Upon returning to Germany, he became a member of the Democratic Farmers' Party of Germany (DBD) and held various positions (president since 1955) in the party leadership. He was a member of the People's Chamber from 1950. In 1953, he briefly served as Minister of Agriculture and Forestry, succeeding Wilhelm Schröder. After attending the Central School for Agricultural Policy of the Central Committee of the SED in Schwerin, on 29 October 1953, he was appointed Secretary of State in the Ministry of Agriculture and Forestry by Prime Minister Otto Grotewohl. From 1955 to 1963, he again served as Minister of Agriculture, Procurement, and Forestry, succeeding Paul Scholz.

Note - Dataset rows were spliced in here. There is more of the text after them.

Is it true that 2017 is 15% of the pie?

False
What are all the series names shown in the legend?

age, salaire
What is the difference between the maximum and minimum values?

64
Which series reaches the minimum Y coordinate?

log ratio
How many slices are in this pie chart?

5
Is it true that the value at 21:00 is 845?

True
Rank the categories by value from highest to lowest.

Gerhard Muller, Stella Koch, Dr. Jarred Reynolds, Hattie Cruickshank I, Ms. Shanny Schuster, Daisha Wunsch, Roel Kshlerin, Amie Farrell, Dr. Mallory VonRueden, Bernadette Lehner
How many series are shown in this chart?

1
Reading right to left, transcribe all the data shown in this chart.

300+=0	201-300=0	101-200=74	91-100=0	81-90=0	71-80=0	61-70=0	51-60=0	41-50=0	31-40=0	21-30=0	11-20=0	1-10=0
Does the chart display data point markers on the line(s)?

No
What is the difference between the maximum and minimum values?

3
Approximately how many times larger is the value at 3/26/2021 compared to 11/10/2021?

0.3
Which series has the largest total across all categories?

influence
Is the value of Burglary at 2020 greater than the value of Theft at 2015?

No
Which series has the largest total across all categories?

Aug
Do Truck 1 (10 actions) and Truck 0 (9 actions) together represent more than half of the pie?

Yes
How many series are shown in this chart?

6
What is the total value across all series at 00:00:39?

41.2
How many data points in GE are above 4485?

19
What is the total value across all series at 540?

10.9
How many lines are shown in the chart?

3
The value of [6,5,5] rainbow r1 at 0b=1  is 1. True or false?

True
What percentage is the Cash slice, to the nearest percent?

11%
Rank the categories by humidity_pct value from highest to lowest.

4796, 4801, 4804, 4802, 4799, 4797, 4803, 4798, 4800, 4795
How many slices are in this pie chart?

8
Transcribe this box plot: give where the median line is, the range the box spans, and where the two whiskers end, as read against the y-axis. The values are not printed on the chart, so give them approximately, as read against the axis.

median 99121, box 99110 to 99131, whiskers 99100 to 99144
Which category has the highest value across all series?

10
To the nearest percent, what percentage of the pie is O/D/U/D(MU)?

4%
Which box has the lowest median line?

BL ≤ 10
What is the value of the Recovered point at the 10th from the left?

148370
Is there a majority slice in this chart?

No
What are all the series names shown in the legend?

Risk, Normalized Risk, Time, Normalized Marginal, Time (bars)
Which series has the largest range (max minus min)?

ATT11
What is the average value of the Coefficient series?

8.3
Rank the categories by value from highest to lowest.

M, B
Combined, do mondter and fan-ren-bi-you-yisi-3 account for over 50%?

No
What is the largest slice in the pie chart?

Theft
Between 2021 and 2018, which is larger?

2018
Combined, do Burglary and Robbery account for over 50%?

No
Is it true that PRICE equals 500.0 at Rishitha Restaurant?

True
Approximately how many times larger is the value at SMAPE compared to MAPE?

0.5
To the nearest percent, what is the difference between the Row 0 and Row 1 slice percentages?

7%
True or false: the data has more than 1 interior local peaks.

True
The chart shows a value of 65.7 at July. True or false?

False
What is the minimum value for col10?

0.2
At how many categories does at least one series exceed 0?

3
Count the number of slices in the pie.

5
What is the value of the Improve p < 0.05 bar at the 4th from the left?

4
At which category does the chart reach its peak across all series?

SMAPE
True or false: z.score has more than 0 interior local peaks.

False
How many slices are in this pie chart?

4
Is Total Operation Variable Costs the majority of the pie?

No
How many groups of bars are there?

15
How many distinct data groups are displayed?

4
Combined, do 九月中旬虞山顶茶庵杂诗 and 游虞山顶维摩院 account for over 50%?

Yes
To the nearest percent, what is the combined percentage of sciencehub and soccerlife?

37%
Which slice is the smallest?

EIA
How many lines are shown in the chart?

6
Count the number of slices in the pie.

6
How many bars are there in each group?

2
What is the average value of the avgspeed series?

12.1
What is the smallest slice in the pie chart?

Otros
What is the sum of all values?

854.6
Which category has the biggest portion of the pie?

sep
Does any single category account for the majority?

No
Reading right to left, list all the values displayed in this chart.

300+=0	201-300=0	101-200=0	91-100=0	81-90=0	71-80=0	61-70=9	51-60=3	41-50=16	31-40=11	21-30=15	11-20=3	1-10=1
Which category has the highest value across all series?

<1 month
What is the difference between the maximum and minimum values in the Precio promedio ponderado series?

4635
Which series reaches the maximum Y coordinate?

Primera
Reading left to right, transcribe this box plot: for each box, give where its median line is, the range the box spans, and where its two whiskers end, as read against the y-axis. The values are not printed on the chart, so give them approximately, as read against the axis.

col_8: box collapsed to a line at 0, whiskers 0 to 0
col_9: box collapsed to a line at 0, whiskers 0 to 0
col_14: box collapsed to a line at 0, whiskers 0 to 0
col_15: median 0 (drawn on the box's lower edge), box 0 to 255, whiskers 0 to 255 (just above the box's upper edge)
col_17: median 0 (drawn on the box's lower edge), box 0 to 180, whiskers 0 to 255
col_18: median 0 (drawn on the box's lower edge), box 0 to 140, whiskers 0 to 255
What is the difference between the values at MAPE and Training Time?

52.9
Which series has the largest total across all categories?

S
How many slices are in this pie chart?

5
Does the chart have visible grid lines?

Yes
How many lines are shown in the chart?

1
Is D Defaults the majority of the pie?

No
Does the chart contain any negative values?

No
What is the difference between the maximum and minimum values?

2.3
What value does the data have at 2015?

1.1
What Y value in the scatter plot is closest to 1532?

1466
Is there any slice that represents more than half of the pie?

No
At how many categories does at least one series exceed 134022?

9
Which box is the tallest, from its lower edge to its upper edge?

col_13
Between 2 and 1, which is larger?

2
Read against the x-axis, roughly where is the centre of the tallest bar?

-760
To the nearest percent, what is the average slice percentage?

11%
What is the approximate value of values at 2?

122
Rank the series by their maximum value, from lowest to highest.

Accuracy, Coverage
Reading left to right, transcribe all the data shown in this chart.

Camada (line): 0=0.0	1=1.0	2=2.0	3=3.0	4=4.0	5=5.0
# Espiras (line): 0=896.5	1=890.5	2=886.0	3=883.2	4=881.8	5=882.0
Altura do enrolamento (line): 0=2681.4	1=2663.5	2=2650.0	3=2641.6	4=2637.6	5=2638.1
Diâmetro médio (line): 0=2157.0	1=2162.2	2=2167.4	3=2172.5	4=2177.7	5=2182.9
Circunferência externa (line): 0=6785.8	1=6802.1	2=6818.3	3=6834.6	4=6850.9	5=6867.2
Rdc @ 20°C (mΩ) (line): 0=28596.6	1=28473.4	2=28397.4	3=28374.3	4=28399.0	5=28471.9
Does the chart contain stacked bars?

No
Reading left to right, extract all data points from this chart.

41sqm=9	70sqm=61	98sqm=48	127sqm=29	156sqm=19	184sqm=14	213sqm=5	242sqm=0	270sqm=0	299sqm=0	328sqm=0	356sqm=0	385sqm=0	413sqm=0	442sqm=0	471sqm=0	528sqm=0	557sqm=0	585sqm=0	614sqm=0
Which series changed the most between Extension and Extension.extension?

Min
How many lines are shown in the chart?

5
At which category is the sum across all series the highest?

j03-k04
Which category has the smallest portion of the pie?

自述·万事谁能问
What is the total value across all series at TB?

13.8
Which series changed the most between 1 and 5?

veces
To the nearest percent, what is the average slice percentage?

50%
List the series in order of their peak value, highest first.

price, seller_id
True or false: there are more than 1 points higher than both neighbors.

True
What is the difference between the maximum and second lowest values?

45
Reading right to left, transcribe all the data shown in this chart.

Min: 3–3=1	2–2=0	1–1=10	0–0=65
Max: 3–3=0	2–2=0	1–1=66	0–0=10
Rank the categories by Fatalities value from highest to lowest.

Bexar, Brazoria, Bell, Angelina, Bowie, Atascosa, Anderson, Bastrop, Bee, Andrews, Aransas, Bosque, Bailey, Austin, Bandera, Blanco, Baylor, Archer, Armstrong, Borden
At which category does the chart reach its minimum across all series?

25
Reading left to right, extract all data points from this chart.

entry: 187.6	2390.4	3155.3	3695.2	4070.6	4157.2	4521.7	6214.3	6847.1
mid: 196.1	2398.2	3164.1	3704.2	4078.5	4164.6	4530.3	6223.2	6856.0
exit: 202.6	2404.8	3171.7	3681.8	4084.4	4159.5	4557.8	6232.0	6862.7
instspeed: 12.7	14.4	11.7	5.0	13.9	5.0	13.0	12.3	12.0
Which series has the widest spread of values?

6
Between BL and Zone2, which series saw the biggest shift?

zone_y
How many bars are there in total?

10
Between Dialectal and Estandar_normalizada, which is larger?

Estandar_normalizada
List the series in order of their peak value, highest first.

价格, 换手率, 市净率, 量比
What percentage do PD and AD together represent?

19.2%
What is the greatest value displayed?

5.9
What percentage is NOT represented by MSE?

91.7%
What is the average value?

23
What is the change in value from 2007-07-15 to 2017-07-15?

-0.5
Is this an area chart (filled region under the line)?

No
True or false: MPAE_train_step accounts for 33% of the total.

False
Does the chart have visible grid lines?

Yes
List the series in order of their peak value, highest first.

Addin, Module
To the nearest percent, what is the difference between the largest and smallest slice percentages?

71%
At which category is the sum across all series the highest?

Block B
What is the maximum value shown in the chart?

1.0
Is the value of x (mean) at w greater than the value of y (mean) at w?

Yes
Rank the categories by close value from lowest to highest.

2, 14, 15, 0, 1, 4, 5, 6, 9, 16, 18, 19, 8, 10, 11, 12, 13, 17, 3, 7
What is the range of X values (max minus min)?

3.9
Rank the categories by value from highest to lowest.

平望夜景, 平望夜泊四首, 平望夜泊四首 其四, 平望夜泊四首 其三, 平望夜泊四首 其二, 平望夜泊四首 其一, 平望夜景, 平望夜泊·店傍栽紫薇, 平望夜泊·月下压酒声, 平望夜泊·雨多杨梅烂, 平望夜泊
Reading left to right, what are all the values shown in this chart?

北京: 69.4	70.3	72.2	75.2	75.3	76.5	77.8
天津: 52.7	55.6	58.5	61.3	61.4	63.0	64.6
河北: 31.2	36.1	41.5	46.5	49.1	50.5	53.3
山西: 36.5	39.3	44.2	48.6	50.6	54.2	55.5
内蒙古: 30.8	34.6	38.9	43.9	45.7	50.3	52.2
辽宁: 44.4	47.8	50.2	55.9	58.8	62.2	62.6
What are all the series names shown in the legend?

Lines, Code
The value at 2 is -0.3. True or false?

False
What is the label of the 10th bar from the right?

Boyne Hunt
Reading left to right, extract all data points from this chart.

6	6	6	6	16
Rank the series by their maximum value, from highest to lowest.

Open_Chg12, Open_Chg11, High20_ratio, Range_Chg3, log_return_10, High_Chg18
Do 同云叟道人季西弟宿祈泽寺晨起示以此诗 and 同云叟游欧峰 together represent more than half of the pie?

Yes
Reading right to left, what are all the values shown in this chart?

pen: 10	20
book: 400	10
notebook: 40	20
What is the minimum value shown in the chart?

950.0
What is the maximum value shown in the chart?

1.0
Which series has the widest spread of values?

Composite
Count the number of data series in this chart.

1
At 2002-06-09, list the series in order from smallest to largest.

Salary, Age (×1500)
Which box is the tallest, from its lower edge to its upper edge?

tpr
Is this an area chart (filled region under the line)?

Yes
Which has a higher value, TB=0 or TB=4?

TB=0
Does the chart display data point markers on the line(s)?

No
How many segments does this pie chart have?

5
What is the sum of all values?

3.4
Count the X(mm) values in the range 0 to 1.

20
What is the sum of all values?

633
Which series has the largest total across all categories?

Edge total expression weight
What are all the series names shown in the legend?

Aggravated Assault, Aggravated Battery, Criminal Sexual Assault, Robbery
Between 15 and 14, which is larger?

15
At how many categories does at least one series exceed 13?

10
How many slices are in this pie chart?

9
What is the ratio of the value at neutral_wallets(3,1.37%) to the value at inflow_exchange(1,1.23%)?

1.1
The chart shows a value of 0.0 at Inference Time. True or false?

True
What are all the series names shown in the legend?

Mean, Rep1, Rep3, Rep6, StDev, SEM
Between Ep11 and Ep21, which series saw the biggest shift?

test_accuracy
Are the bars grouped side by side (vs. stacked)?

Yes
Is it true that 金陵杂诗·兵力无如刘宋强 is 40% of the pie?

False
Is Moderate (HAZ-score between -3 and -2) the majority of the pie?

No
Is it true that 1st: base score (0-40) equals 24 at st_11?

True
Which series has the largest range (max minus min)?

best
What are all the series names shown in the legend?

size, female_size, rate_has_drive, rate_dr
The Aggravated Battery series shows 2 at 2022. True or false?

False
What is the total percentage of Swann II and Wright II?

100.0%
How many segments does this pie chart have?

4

From 1963 to 1964, he pursued higher education studies, and in 1971, he earned his doctorate at the Berlin School of Economics and Law with the thesis The Role and Position of Land Improvement in the Intensification of Agricultural Production and the Social Development of Socialist Agriculture and Some Fundamental Problems of the Further Application of the Economic System of Socialism in the Period up to 1980. From 1963 to 1972, he was Deputy Chairman of the Agriculture Council, and in 1971–1972, he was Deputy Minister of Agriculture, Forestry, and Food. In this capacity, he was involved in what environmental activist Carlo Jordan called "environmentally disastrous decisions" in the areas of forced collectivization, agricultural industrialization, and land improvement.

Reichelt died in Berlin on 14 January 2025, at the age of 99.